With Duren’s role increasing as Marvin Bagley III recovers from a knee injury, the Pistons should be able to stay afloat if Duren continues to perform like that off the bench. One prior concern for Duren was his habit of getting into foul trouble. On Wednesday, he went his entire 22 minutes of action without committing a foul. It’s only one game, but it appears as if Duren learns from his mistakes rather quickly.
“Honestly, I just try to go out there and impact the game as best as possible,” Duren said. “We have a lot of good guys who can do a lot of great things. So, with this type of team, I just try to fit in and do what I can do to help the team, and that’s all I tried to do tonight.”
▶ Cunningham’s complete game: Cade Cunningham had 18 points and 10 assists. It was evident from the start that Cunningham would draw defenders from all angles, especially when driving to the basket. Ironically, the second-year guard started the game exactly how he would end it. Cunningham dribbled toward the basket and wrapped a pass around Paolo Banchero to Jaden Ivey for an easy layup. He made a similar read in the final minutes of the game, when he attacked the basket and dished to the corner to Isaiah Stewart for the 3-pointer to put the game out of reach.
Cunningham’s cerebral playmaking is what makes him stand out, able to operate in the pick-and-roll or create his own shot. Despite shooting 6-of-16 from the field, Cunningham was patient and waited for his scoring opportunities to come to him. If he’s able to produce a double-double stat line on a night when he wasn’t shooting the best, it bodes well for Detroit because he can only get better.
▶ Ivey’s NBA debut: Ivey’s first NBA game was sensational. The former Purdue star dropped 19 points on 8-of-15 shooting, including 2-of-3 from the 3-point line. He added four assists, three rebounds and three steals, which were the second-most steals by a Pistons rookie in an NBA debut since Don Reid’s four in 1995.
When Ivey steals the ball, it instantly turns into a Pistons fast break because of his speed. Combined with his skilled passing, it creates scoring opportunities for his teammates. And if the defense stays home on their matchups, Ivey can take the ball from coast to coast, as he did a couple of times on Wednesday. With Ivey’s speed and Cunningham’s playmaking, the Pistons could find themselves with several opportunities to get easy baskets from their young backcourt.
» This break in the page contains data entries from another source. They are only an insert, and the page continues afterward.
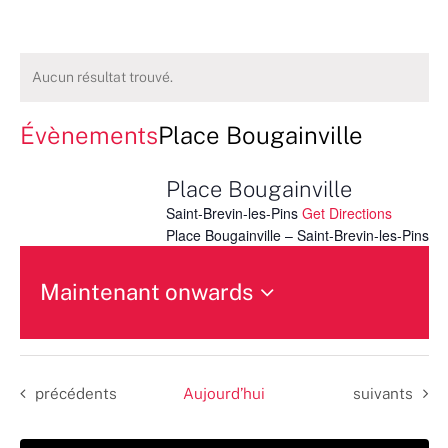
Aucun résultat trouvé.
Évènements
Place Bougainville
Place Bougainville
Saint-Brevin-les-Pins
Get Directions
Place Bougainville – Saint-Brevin-les-Pins
Maintenant onwards
Sélectionnez
une
date.
Évènements
Évènements
précédents
Aujourd’hui
suivants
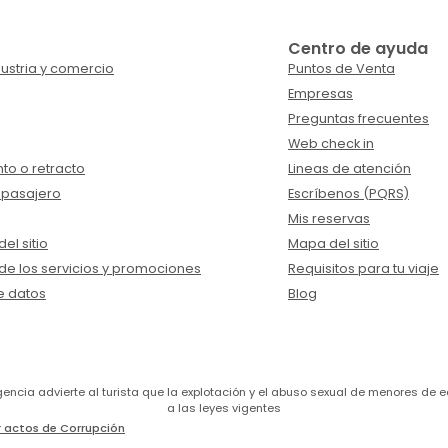
Centro de ayuda
ustria y comercio
Puntos de Venta
Empresas
Preguntas frecuentes
Web check in
to o retracto
Lineas de atención
 pasajero
Escríbenos (PQRS)
Mis reservas
el sitio
Mapa del sitio
de los servicios y promociones
Requisitos para tu viaje
e datos
Blog
a agencia advierte al turista que la explotación y el abuso sexual de menores 
a las leyes vigentes
 actos de Corrupción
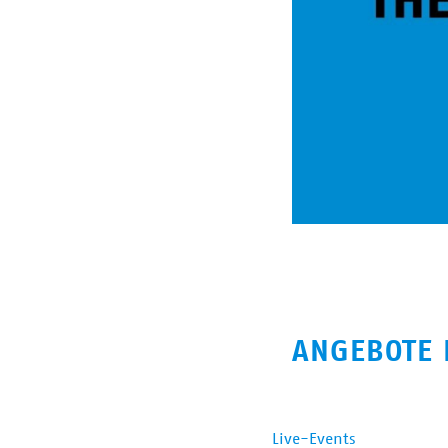
ANGEBOTE 
Live-Events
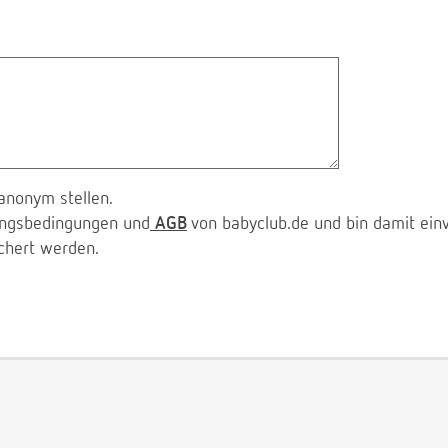
anonym stellen.
zungsbedingungen und
AGB
von babyclub.de und bin damit ein
chert werden.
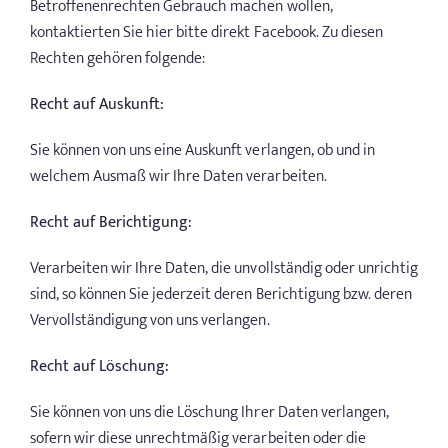
Betroffenenrechten Gebrauch machen wollen,
kontaktierten Sie hier bitte direkt Facebook. Zu diesen
Rechten gehören folgende:
Recht auf Auskunft:
Sie können von uns eine Auskunft verlangen, ob und in
welchem Ausmaß wir Ihre Daten verarbeiten.
Recht auf Berichtigung:
Verarbeiten wir Ihre Daten, die unvollständig oder unrichtig
sind, so können Sie jederzeit deren Berichtigung bzw. deren
Vervollständigung von uns verlangen.
Recht auf Löschung:
Sie können von uns die Löschung Ihrer Daten verlangen,
sofern wir diese unrechtmäßig verarbeiten oder die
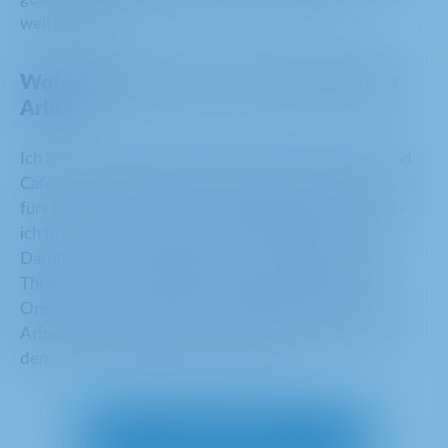
weitergebracht.
Wofür begeisterst du dich außerhalb der
Arbeit?
Ich liebe es zu reisen und bspw. neue Restaurants und
Cafés zu testen. Außerdem begeistere ich mich sehr
fürs Kochen, Backen und dafür, Gastgeberin zu sein –
ich mag es einfach, Menschen zusammenzubringen.
Darüber hinaus interessiere ich mich für kreative
Themen wie Social Media, Branding, Design und
Organisation. Viele meiner Interessen außerhalb der
Arbeit überschneiden sich also tatsächlich auch mit
dem, was mir beruflich Freude macht.
Lerne unser Team kennen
▶ Bogdanovic from 3: Shooters shoot. That’s what Bogdanovic did on Wednesday. The former Utah Jazz forward returned to his scoring ways and led the team with 24 points. He made 50% from the field and 6-of-10 from 3-point range in his first game as a Piston.
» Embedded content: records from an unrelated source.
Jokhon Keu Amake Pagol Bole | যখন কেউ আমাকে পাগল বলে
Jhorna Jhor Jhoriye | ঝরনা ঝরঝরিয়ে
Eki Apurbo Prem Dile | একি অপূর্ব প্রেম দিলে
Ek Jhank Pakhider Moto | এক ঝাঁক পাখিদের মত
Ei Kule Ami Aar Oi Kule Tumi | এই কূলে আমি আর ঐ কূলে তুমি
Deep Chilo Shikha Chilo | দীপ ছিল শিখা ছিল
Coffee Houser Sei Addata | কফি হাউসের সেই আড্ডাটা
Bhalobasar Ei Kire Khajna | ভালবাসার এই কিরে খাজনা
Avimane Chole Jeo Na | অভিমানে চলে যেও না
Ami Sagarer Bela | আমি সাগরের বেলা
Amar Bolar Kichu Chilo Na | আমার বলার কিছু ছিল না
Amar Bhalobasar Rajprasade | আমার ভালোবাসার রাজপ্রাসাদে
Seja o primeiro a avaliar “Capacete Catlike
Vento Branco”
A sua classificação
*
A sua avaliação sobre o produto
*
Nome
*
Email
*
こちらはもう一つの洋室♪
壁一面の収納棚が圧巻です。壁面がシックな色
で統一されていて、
The last time Bogdanovic drained six 3-pointers in a game was on March 9, 2021. The Pistons need as many scoring options as possible, especially from beyond the arc. It’s possible that Bogdanovic could step into that role as the guy Detroit wants with the ball in his hands when they need a bucket.
▶ Twelve is the magic number: The Pistons’ preseason was plagued by injuries, mostly away from exhibition games. However, their on-the-court nemeses were turnovers. Detroit averaged 19 turnovers per game through four preseason games. On Wednesday, the number was right where Pistons coach Dwane Casey wanted: 12. By not turning the ball over, the Pistons were able to gain more possessions and more chances to shoot. They had 86 shot attempts, and made 42. Defensively, Detroit forced Orlando into 17 turnovers, with 10 of those giveaways forced by steals. It’s an encouraging sign to see, especially for a young team with multiple rookies playing significant minutes.